Comme nous vous l’annoncions dans cet article une proposition de loi a été déposée par la député Cécile Rilhac censé améliorer les conditions de travail des directeurs.

La proposition a été étudiée par la commission culturelle de l’Assemblée Nationale le 17 juin et elle a été débattue et votée (55 voix pour, 6 contre et 11 abstentions) ce mercredi 24 juin dans l’hémicycle.

Le problème principal rencontré par cette proposition de loi est que son contenu ne relevait pas du cadre législatif mais du cadre réglementaire. Une grande partie des points ont donc été supprimés et c’est un texte très allégé qui a été adopté.

C’est donc au ministre qui a grâce à cette loi les mains libres pour réglementer le rôle du directeur. Il a déjà annoncé que les premiers décrets arriveront d’ici à deux semaines pour une application à la rentrée.

Nous avons retenu de la loi qui a été votée hier les points suivants:

  • Le directeur ne sera pas le supérieur hiérarchique des enseignants mais il aura une autorité hiérarchique. Il bénéficiera d’une délégation de compétences de sa hiérarchie (IEN, DASEN) et sera là pour faire respecter les décisions du ministre.

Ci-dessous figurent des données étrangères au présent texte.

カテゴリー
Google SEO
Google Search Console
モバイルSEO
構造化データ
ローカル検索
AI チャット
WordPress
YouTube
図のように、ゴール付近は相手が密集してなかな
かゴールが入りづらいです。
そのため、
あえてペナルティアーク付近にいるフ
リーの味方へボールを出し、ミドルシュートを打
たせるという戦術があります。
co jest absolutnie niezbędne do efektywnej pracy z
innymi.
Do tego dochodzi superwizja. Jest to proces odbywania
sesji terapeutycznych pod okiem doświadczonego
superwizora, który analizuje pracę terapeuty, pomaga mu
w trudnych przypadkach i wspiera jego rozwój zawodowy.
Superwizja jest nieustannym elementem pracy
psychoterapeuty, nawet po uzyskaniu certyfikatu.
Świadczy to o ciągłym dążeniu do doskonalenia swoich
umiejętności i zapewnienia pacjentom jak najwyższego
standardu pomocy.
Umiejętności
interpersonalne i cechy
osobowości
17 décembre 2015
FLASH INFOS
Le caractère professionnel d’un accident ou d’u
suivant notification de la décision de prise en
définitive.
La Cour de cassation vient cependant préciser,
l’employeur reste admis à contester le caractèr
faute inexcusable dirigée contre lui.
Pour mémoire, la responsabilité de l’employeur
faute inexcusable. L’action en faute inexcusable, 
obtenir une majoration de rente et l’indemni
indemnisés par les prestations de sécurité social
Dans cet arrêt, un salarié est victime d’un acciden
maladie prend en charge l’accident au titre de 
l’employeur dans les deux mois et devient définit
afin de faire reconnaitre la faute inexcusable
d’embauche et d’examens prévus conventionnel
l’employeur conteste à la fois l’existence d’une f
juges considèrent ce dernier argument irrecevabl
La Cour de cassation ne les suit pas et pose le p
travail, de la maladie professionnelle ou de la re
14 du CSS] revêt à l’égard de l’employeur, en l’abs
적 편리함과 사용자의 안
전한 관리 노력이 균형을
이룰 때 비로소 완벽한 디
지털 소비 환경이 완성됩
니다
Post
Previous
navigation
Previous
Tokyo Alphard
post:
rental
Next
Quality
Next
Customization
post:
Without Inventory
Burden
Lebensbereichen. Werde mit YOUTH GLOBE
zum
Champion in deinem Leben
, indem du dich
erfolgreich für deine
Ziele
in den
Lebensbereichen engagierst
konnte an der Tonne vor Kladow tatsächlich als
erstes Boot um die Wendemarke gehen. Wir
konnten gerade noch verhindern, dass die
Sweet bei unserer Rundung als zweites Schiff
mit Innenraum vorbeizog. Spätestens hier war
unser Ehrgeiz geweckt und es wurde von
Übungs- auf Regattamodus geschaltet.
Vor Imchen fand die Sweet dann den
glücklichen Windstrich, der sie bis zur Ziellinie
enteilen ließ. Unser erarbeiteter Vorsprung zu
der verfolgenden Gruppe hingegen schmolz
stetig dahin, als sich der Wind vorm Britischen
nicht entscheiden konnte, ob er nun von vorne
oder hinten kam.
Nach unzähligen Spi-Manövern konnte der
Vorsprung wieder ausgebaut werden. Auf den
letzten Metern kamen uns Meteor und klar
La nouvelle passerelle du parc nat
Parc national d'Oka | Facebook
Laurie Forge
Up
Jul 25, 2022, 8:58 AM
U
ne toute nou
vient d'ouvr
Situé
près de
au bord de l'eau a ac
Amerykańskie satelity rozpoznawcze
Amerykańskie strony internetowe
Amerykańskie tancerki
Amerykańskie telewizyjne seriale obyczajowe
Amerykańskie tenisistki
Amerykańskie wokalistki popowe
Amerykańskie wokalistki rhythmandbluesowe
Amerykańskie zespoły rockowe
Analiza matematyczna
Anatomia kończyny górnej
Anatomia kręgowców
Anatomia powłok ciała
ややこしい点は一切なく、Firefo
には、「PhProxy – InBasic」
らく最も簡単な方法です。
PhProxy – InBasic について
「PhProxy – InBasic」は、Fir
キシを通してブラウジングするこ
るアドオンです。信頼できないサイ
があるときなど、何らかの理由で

Il entérinera les décisions du conseil d’école sans que personne ne puisse s’y opposer.
  • Le directeur ne sera pas un emploi fonctionnel comme c’était initialement prévu.
  • L’augmentation des décharges ne figure plus dans la loi mais relèvera des futurs décrets.
  • Les directeurs bénéficieront d’un avancement accéléré au sein de leur corps mais les conditions seront fixées par décret.
  • L’aide administrative pourra être un étudiant en pré-professionnalisation pour devenir professeur des écoles.

Dans cet article nous avions proposé 20 mesures concrètes permettant d’améliorer les conditions de travail des directeurs.